I speak to many leaders who are very proud of their teams and believe they have a great culture. They speak proudly of their vision and guiding principles. Their passion is obvious. However, it’s a different story when I speak to employees. They are unaware of the guiding principles, they know they are in place but they can’t voice them. They know what job they have to do and their need to please clients. They often explain the culture as ‘good’ and the workplace as ‘ok’ and the people they work with as ‘nice’. It’s rare to hear that people love their jobs and love the company they work for. There’s generally a ‘but’….

You can certainly, and maybe justifiably so, argue that people are harder to please and have an unreasonable level of expectation. This is true of some people but it’s also about the art of aligning expectation and encouraging people to take ownership and buy into the greater purpose of the business.

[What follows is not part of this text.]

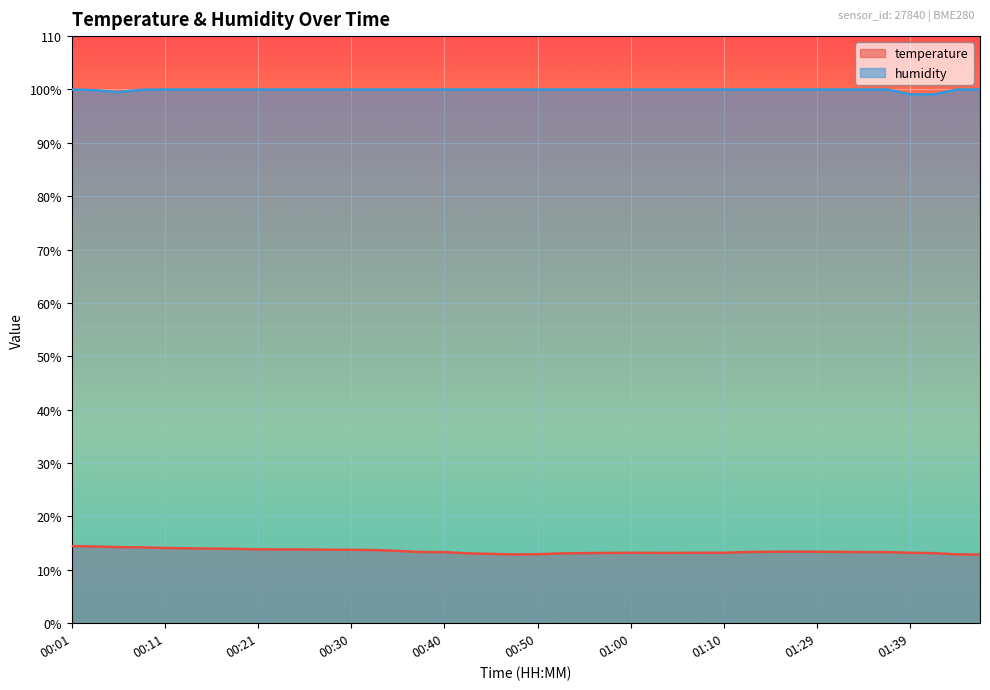

Reading left to right, what are all the values shown in this chart?

temperature: 14.4	14.4	14.2	14.2	14.1	14.0	14.0	13.9	13.8	13.8	13.8	13.8	13.8	13.7	13.6	13.3	13.3	13.1	13.0	12.9	12.9	13.1	13.1	13.2	13.2	13.2	13.2	13.2	13.2	13.3	13.4	13.4	13.4	13.4	13.3	13.3	13.2	13.1	12.9	12.9
humidity: 100.0	99.9	99.5	100.0	100.0	100.0	100.0	100.0	100.0	100.0	100.0	100.0	100.0	100.0	100.0	100.0	100.0	100.0	100.0	100.0	100.0	100.0	100.0	100.0	100.0	100.0	100.0	100.0	100.0	100.0	100.0	100.0	100.0	100.0	100.0	100.0	99.1	99.1	100.0	100.0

So how do we get the buy in from our teams, to get them engaged and connected with the vision, mission, values, purpose, guiding principles and bring them to life? To add colour to them and lift them from being simply words on a page to something that’s lived and breathed?

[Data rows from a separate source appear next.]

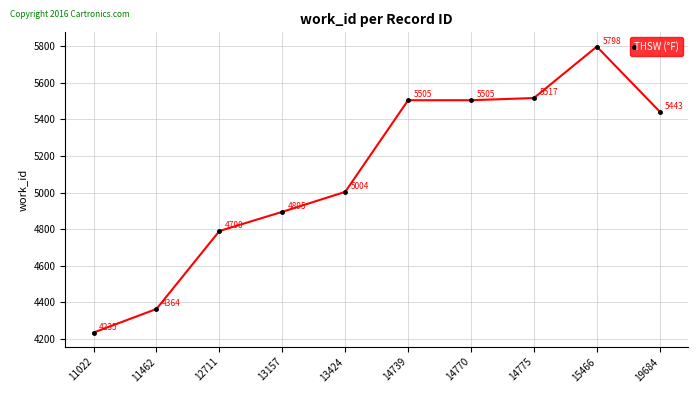

Reading left to right, transcribe all the data shown in this chart.

4235	4364	4790	4895	5004	5505	5505	5517	5798	5443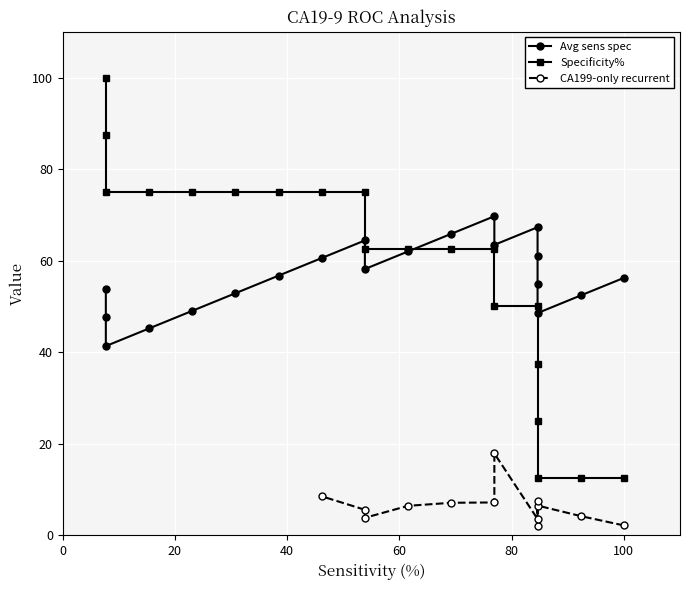

What is the difference between the values at 12 and 9?

15.4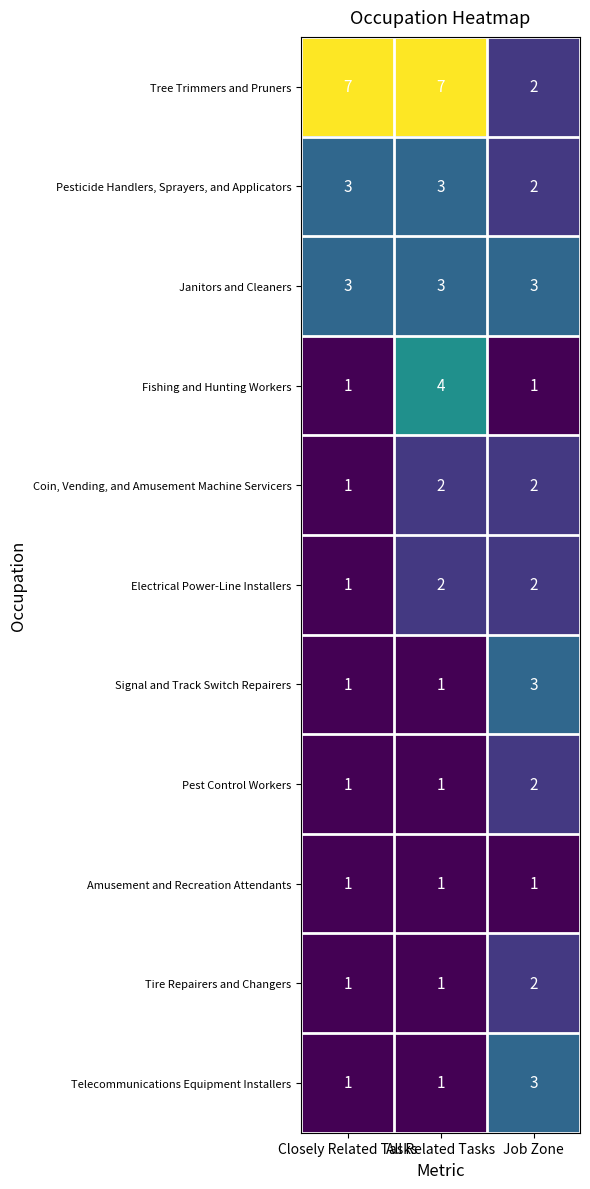

The Janitors and Cleaners series shows 3 at All Related Tasks. True or false?

True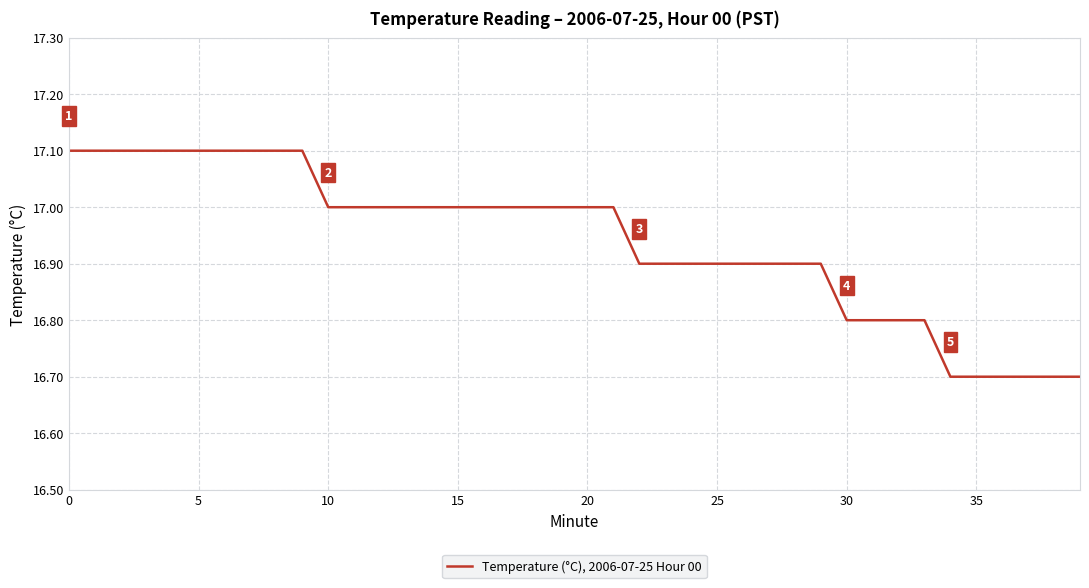

How many categories are shown in the chart?

40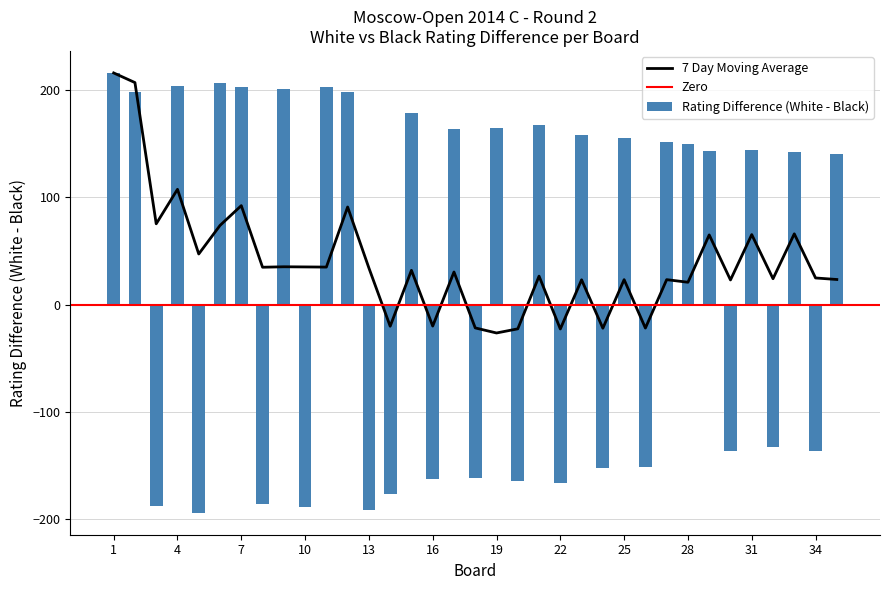

Are the bars horizontal?

No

A crucial step in this process is giving a voice to others – your leaders and your team. It’s critical to disseminate the high level messages throughout the team and give them ownership of this. These messages can’t just come from one voice, it requires multiple to embed the message and for these messages to be broken down into simple language and used all the time. It’s certainly one thing to know what the values and vision etc are , but it’s another thing to relate them back to what it means for the business and them to aligning your everyday tasks. That’s when the message really starts to sinks in and your team start to understand where they fit in the bigger picture.

This is an area we need to get smarter at as leaders and where I believe is a lot of opportunity for improvement that will lead to greater engagement levels. Given we now have four, and soon to be five, generations in business now, we need something that will knit our people together. Your purpose, vision, values, guiding principles are a critical component to this.

You might start by asking yourself these questions:

  1. Are you incorporating the vision and values as part of your everyday meetings and relating outcomes and the reason you have certain expectations back to these?
  2. Are you empowering others to own the purpose, values etc of your business?
  3. Do you encourage all of your team to come up with ideas for how you can live your vision and embed the values so every single team member knows and can articulate what the core of the business is?
  4. Are your values/guiding principles words on a page or a wall or are they something that are lived and breathed? Have you given them life?
  5. The feedback you receive from clients, good or bad, are you relating this back to your visions and values to help embed the message?

As Body Shop founder and purpose-driven pioneer Anita Roddick says, ‘You have to look at leadership through the eyes of the followers and you have to live the message. What I have learned is that people become motivated when you guide them to the source of their own power and when you make heroes out of employees who personify what you want to see in the organisation.’